__Goal of the exercise__: Reproduce every line of extracted text from all of the records below, keeping each line precisely as it appears. Leave the pictures out of your answer.

━━━ Records for the exercise ━━━

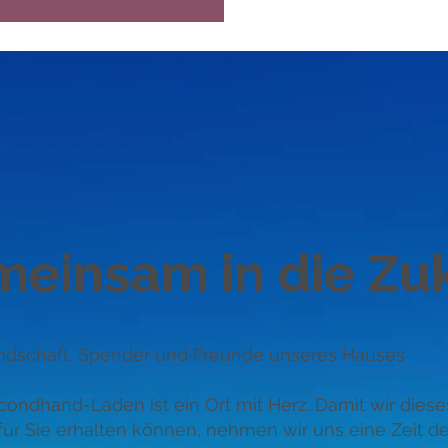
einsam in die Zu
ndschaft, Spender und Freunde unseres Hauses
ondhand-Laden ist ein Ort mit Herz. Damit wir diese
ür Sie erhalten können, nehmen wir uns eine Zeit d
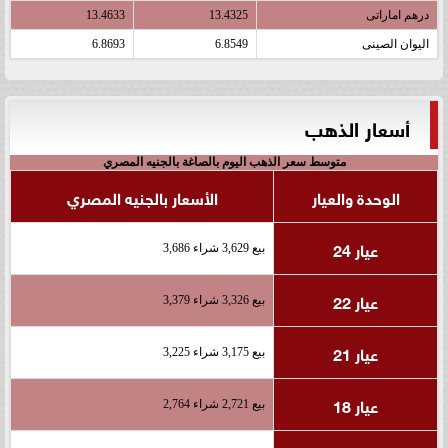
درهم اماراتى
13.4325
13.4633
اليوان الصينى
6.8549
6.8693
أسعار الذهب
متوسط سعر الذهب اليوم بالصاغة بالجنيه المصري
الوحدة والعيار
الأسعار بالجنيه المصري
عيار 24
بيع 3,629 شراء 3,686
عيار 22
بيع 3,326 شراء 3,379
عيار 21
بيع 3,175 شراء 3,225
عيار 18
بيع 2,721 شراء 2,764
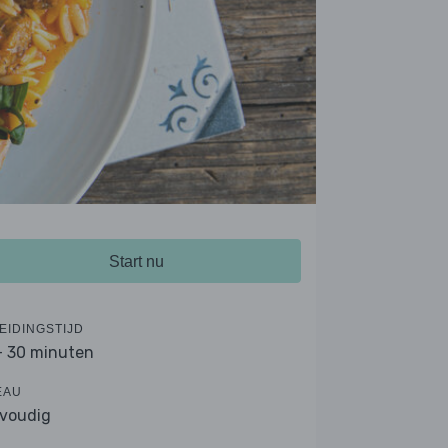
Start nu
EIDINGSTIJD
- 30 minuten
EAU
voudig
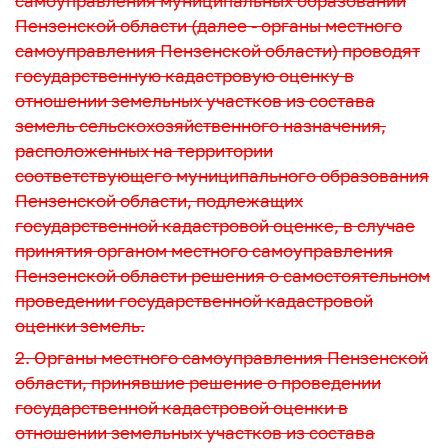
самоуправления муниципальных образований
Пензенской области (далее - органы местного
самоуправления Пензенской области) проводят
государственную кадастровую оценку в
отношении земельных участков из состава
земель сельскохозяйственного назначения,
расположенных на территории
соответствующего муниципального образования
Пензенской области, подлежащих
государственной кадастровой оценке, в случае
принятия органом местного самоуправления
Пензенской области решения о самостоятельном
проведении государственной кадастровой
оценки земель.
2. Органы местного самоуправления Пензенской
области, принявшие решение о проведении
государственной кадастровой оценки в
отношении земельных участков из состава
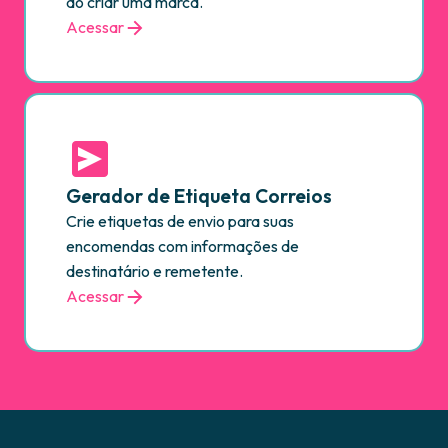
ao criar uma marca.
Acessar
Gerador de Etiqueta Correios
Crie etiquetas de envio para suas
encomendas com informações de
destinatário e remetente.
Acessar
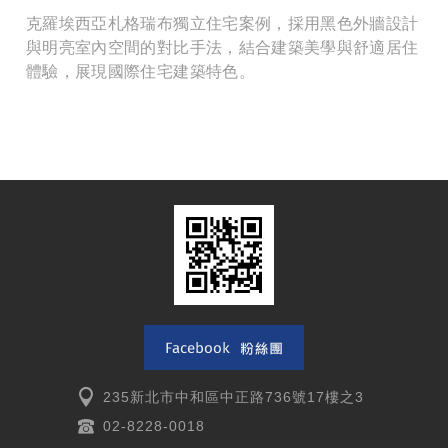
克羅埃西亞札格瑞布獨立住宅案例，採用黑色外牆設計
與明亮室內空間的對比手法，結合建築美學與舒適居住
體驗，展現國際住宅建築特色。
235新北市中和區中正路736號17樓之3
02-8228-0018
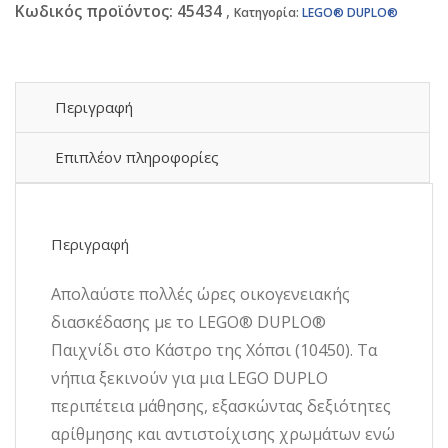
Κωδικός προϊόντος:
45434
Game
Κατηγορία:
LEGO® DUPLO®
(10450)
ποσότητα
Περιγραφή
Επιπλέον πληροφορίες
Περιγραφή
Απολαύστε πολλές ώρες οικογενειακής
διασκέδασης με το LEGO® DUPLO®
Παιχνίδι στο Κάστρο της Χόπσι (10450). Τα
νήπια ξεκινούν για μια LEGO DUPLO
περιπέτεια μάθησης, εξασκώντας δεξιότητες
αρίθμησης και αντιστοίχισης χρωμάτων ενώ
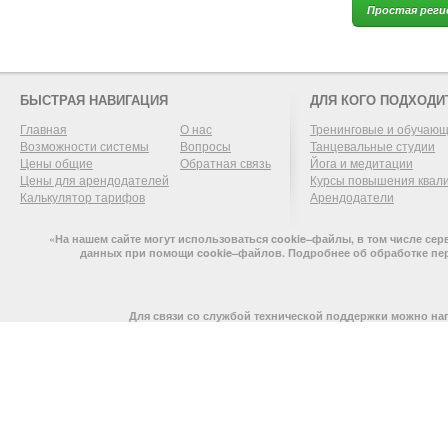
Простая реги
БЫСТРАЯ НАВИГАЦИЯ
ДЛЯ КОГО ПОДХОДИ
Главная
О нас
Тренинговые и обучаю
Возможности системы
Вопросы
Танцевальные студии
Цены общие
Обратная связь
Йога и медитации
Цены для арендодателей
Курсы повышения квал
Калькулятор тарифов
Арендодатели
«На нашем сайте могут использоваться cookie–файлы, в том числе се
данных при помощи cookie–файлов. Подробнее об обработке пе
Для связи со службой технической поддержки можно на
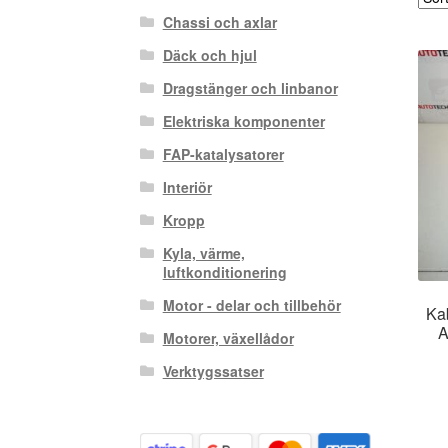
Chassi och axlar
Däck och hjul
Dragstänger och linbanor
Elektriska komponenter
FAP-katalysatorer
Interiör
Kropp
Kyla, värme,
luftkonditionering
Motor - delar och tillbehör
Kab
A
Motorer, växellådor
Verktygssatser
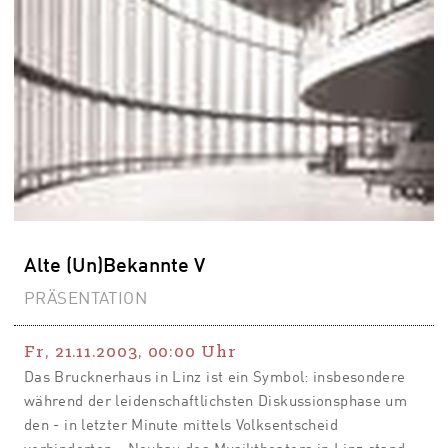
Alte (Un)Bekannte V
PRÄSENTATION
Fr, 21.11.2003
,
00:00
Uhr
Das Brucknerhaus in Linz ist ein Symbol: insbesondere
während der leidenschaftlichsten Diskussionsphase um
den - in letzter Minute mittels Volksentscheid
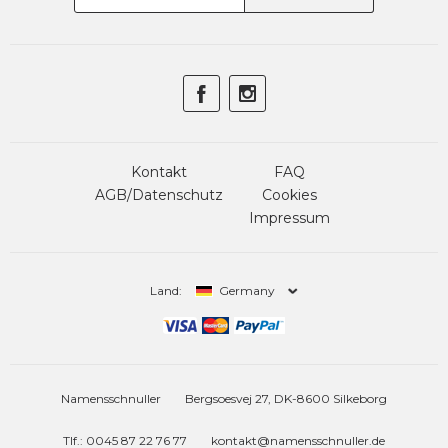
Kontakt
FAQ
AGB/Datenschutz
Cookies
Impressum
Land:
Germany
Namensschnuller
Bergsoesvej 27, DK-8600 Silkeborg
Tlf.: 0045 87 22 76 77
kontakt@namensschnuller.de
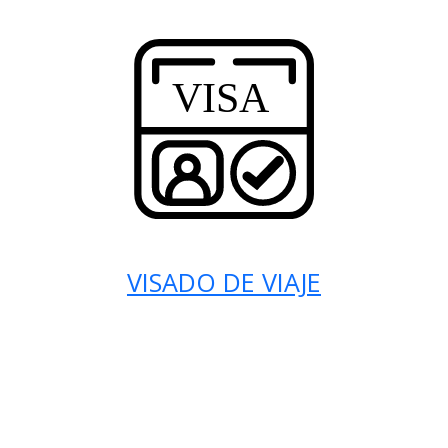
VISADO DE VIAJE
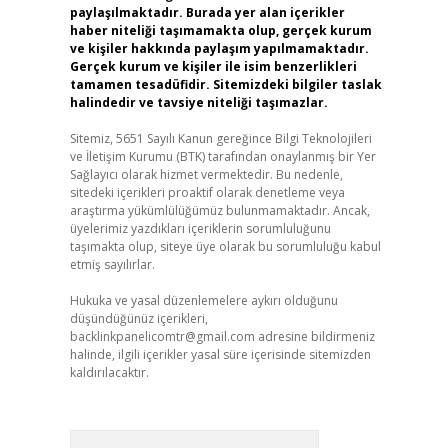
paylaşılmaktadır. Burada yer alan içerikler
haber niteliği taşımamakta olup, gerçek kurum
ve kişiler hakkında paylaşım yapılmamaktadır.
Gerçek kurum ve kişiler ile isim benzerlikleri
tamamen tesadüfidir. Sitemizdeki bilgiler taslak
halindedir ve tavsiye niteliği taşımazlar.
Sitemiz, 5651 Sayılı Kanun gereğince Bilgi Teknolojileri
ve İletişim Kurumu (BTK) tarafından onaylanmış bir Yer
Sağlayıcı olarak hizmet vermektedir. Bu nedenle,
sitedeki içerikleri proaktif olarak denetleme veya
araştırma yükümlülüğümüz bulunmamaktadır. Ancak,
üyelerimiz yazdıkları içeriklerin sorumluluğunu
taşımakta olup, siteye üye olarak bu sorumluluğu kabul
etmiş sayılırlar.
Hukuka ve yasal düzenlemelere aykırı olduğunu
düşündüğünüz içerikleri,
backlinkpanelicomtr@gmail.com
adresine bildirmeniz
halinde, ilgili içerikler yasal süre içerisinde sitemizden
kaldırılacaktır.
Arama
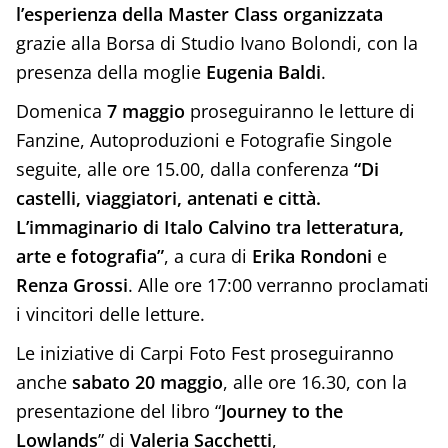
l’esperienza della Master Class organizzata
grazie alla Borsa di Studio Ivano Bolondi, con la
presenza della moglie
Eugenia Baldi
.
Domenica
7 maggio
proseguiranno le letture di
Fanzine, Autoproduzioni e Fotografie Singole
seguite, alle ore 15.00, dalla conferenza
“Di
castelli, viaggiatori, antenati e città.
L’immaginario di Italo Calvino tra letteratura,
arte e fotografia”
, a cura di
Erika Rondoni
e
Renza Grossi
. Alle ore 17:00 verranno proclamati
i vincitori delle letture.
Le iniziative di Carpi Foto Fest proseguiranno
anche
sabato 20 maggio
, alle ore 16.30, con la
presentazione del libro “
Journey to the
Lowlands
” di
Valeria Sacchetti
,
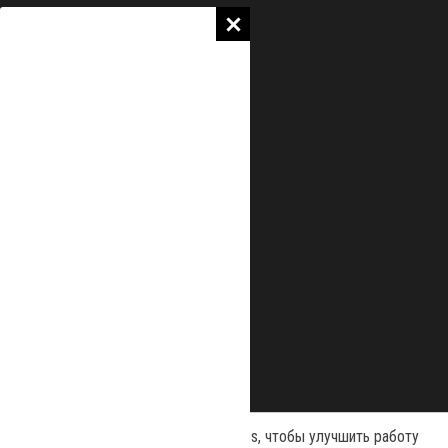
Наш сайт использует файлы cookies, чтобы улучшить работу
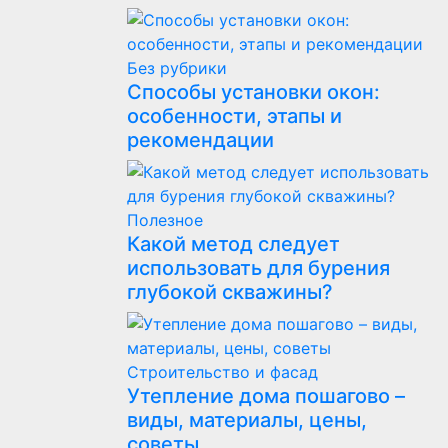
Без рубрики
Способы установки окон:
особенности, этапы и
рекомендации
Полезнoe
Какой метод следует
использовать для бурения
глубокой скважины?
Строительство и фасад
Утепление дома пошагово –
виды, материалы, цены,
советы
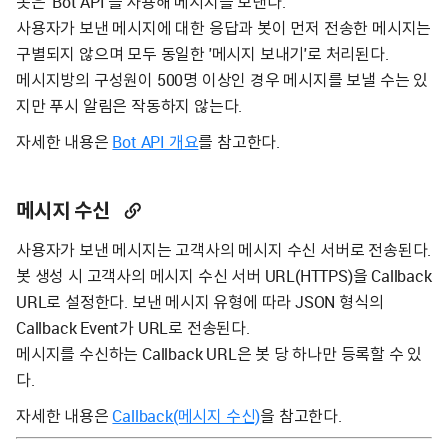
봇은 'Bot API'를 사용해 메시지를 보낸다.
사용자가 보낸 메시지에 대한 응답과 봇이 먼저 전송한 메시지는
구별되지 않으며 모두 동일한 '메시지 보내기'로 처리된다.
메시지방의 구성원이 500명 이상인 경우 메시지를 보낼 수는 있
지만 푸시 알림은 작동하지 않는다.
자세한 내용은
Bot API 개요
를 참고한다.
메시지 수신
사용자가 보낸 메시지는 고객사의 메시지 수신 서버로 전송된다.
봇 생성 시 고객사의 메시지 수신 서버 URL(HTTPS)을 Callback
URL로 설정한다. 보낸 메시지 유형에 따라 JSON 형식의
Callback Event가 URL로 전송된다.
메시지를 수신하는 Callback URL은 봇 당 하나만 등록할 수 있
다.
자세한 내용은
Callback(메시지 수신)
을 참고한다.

━━━

__Solved problem__:
einsam in die Zu
ndschaft, Spender und Freunde unseres Hauses
ondhand-Laden ist ein Ort mit Herz. Damit wir diese
ür Sie erhalten können, nehmen wir uns eine Zeit d
درهم اماراتى
13.4325
13.4633
اليوان الصينى
6.8549
6.8693
أسعار الذهب
متوسط سعر الذهب اليوم بالصاغة بالجنيه المصري
الوحدة والعيار
الأسعار بالجنيه المصري
عيار 24
بيع 3,629 شراء 3,686
عيار 22
بيع 3,326 شراء 3,379
عيار 21
بيع 3,175 شراء 3,225
عيار 18
بيع 2,721 شراء 2,764
Start nu
EIDINGSTIJD
- 30 minuten
EAU
voudig
самоуправления муниципальных образований
Пензенской области (далее - органы местного
самоуправления Пензенской области) проводят
государственную кадастровую оценку в
отношении земельных участков из состава
земель сельскохозяйственного назначения,
расположенных на территории
соответствующего муниципального образования
Пензенской области, подлежащих
государственной кадастровой оценке, в случае
принятия органом местного самоуправления
Пензенской области решения о самостоятельном
проведении государственной кадастровой
оценки земель.
2. Органы местного самоуправления Пензенской
области, принявшие решение о проведении
государственной кадастровой оценки в
отношении земельных участков из состава
ao criar uma marca.
Acessar
Gerador de Etiqueta Correios
Crie etiquetas de envio para suas
encomendas com informações de
destinatário e remetente.
Acessar
克羅埃西亞札格瑞布獨立住宅案例，採用黑色外牆設計
與明亮室內空間的對比手法，結合建築美學與舒適居住
體驗，展現國際住宅建築特色。
235新北市中和區中正路736號17樓之3
02-8228-0018
Κωδικός προϊόντος:
45434
Game
Κατηγορία:
LEGO® DUPLO®
(10450)
ποσότητα
Περιγραφή
Επιπλέον πληροφορίες
Περιγραφή
Απολαύστε πολλές ώρες οικογενειακής
διασκέδασης με το LEGO® DUPLO®
Παιχνίδι στο Κάστρο της Χόπσι (10450). Τα
νήπια ξεκινούν για μια LEGO DUPLO
περιπέτεια μάθησης, εξασκώντας δεξιότητες
αρίθμησης και αντιστοίχισης χρωμάτων ενώ
Простая реги
БЫСТРАЯ НАВИГАЦИЯ
ДЛЯ КОГО ПОДХОДИ
Главная
О нас
Тренинговые и обучаю
Возможности системы
Вопросы
Танцевальные студии
Цены общие
Обратная связь
Йога и медитации
Цены для арендодателей
Курсы повышения квал
Калькулятор тарифов
Арендодатели
«На нашем сайте могут использоваться cookie–файлы, в том числе се
данных при помощи cookie–файлов. Подробнее об обработке пе
Для связи со службой технической поддержки можно на
Chassi och axlar
Däck och hjul
Dragstänger och linbanor
Elektriska komponenter
FAP-katalysatorer
Interiör
Kropp
Kyla, värme,
luftkonditionering
Motor - delar och tillbehör
Kab
A
Motorer, växellådor
Verktygssatser
Alte (Un)Bekannte V
PRÄSENTATION
Fr, 21.11.2003
,
00:00
Uhr
Das Brucknerhaus in Linz ist ein Symbol: insbesondere
während der leidenschaftlichsten Diskussionsphase um
den - in letzter Minute mittels Volksentscheid
Kontakt
FAQ
AGB/Datenschutz
Cookies
Impressum
Land:
Germany
Namensschnuller
Bergsoesvej 27, DK-8600 Silkeborg
Tlf.: 0045 87 22 76 77
kontakt@namensschnuller.de
VISADO DE VIAJE
paylaşılmaktadır. Burada yer alan içerikler
haber niteliği taşımamakta olup, gerçek kurum
ve kişiler hakkında paylaşım yapılmamaktadır.
Gerçek kurum ve kişiler ile isim benzerlikleri
tamamen tesadüfidir. Sitemizdeki bilgiler taslak
halindedir ve tavsiye niteliği taşımazlar.
Sitemiz, 5651 Sayılı Kanun gereğince Bilgi Teknolojileri
ve İletişim Kurumu (BTK) tarafından onaylanmış bir Yer
Sağlayıcı olarak hizmet vermektedir. Bu nedenle,
sitedeki içerikleri proaktif olarak denetleme veya
araştırma yükümlülüğümüz bulunmamaktadır. Ancak,
üyelerimiz yazdıkları içeriklerin sorumluluğunu
taşımakta olup, siteye üye olarak bu sorumluluğu kabul
etmiş sayılırlar.
Hukuka ve yasal düzenlemelere aykırı olduğunu
düşündüğünüz içerikleri,
backlinkpanelicomtr@gmail.com
adresine bildirmeniz
halinde, ilgili içerikler yasal süre içerisinde sitemizden
kaldırılacaktır.
Arama
l’esperienza della Master Class organizzata
grazie alla Borsa di Studio Ivano Bolondi, con la
presenza della moglie
Eugenia Baldi
.
Domenica
7 maggio
proseguiranno le letture di
Fanzine, Autoproduzioni e Fotografie Singole
seguite, alle ore 15.00, dalla conferenza
“Di
castelli, viaggiatori, antenati e città.
L’immaginario di Italo Calvino tra letteratura,
arte e fotografia”
, a cura di
Erika Rondoni
e
Renza Grossi
. Alle ore 17:00 verranno proclamati
i vincitori delle letture.
Le iniziative di Carpi Foto Fest proseguiranno
anche
sabato 20 maggio
, alle ore 16.30, con la
presentazione del libro “
Journey to the
Lowlands
” di
Valeria Sacchetti
,
Наш сайт использует файлы cookies, чтобы улучшить работу
Без рубрики
Способы установки окон:
особенности, этапы и
рекомендации
Полезнoe
Какой метод следует
использовать для бурения
глубокой скважины?
Строительство и фасад
Утепление дома пошагово –
виды, материалы, цены,
советы
봇은 'Bot API'를 사용해 메시지를 보낸다.
사용자가 보낸 메시지에 대한 응답과 봇이 먼저 전송한 메시지는
구별되지 않으며 모두 동일한 '메시지 보내기'로 처리된다.
메시지방의 구성원이 500명 이상인 경우 메시지를 보낼 수는 있
지만 푸시 알림은 작동하지 않는다.
자세한 내용은
Bot API 개요
를 참고한다.
메시지 수신
사용자가 보낸 메시지는 고객사의 메시지 수신 서버로 전송된다.
봇 생성 시 고객사의 메시지 수신 서버 URL(HTTPS)을 Callback
URL로 설정한다. 보낸 메시지 유형에 따라 JSON 형식의
Callback Event가 URL로 전송된다.
메시지를 수신하는 Callback URL은 봇 당 하나만 등록할 수 있
다.
자세한 내용은
Callback(메시지 수신)
을 참고한다.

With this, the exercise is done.